Evelyn was born in Amsterdam in 1938, after her family left Germany, worried about the rise of Nazism. Turned in by neighbors, they were arrested and deported, first to the Netherlands, then to Bergen-Belsen, one of the few camps where they didn’t kill the children on arrival, unlike Auschwitz. At the time, Evelyn was not yet four years old; she barely remembers the long year she spent in the camp. Her memories start after the war, when she remembers becoming a child again. When the family returned to Amsterdam after the war, Evelyn found herself in a classroom where all her classmates had been hidden or deported. But no one talks about it.
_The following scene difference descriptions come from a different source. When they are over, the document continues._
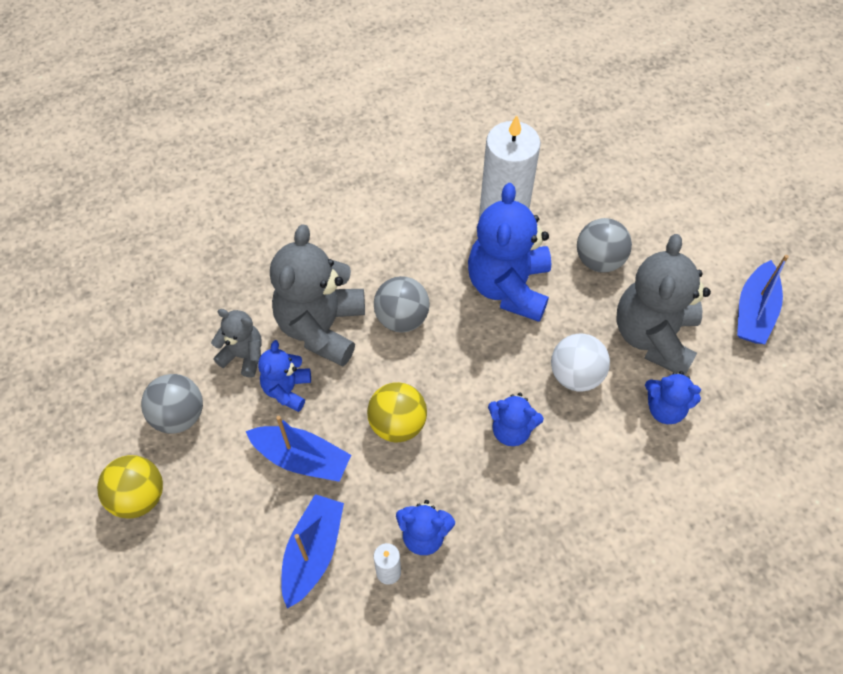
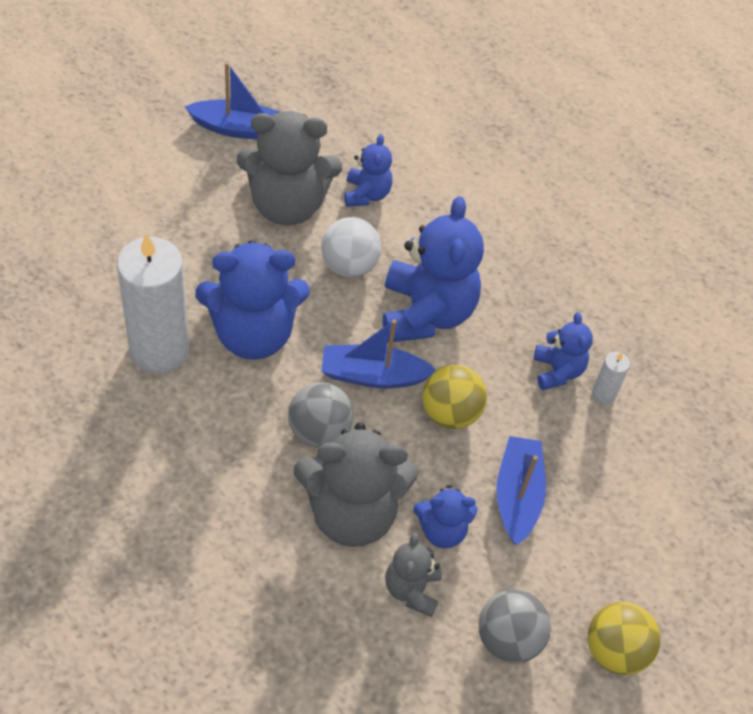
camera: 110 degrees left, 5 degrees down
blue boat [281,494,344,609] -> blue boat moved to [321,319,436,388]
blue teddy bear [488,393,544,446] -> blue teddy bear [383,196,484,343], size x1.90
grey ball [577,218,632,272] -> none

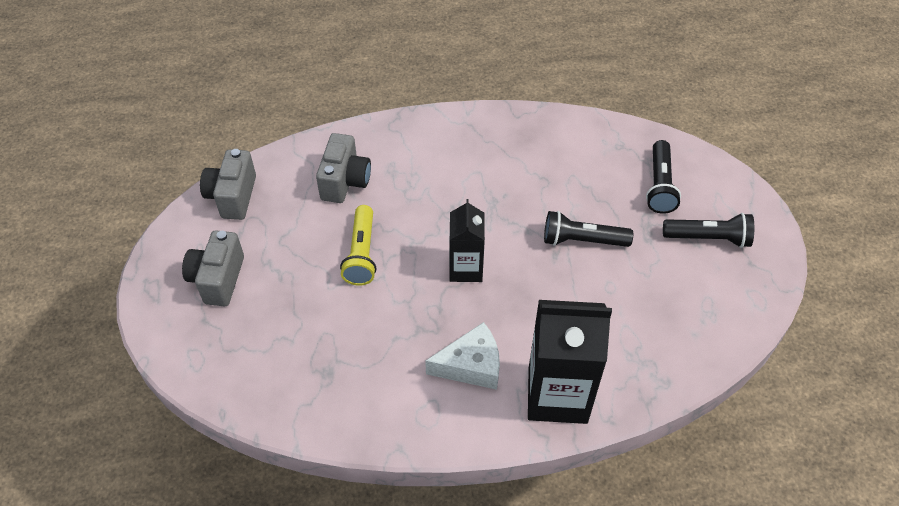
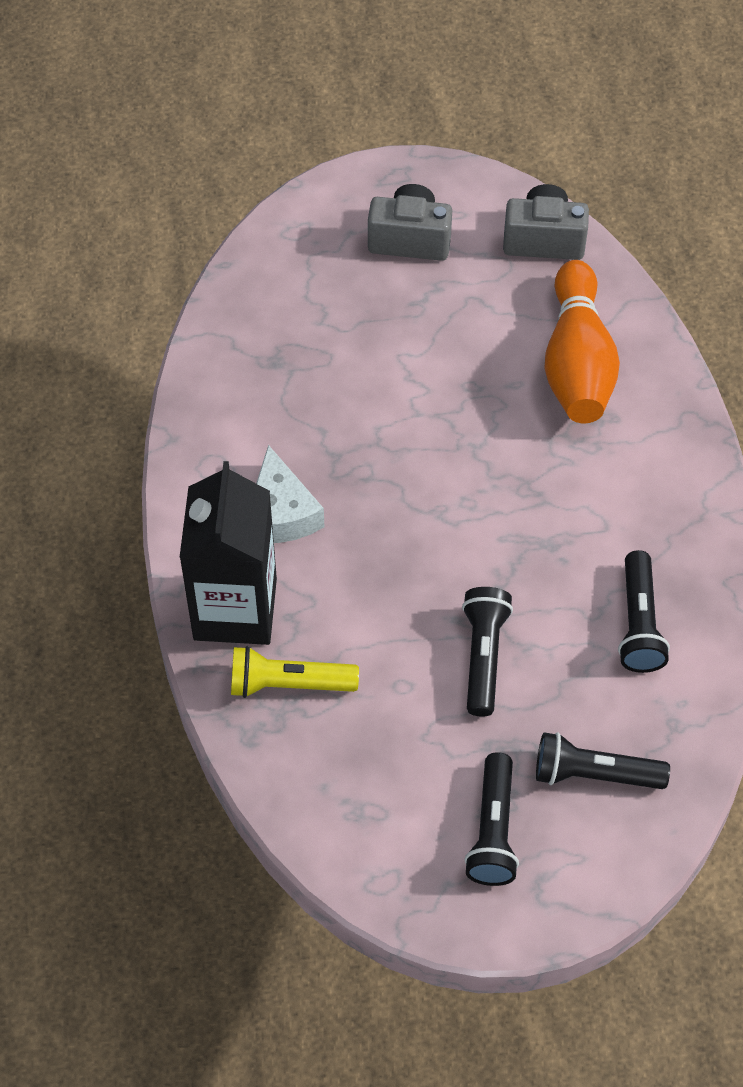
camera: 90 degrees right, 5 degrees up
grey camera [316,133,371,203] -> orange bowling pin [545,260,620,423]
yellow flashlight [340,205,376,286] -> yellow flashlight moved to [231,646,359,698]
black carton [449,199,485,282] -> none
none -> black flashlight [618,550,670,673]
The children never mention the war among themselves, as if those three years had never happened. So much so, that for a long time, Evelyn felt she had no right to speak out as a former deportee. It wasn't until 2010, when she received a list in which her name was written in black and white alongside other Bergen-Belsen deportees, that her deportation suddenly became real.
Evelyn now lives in Paris. Whenever she returns to Amsterdam, she is deeply distressed to find that there is virtually no trace left of the Jewish quarter where she used to live, and it feels as if it never existed. The truth is 65% of Dutch Jews were exterminated.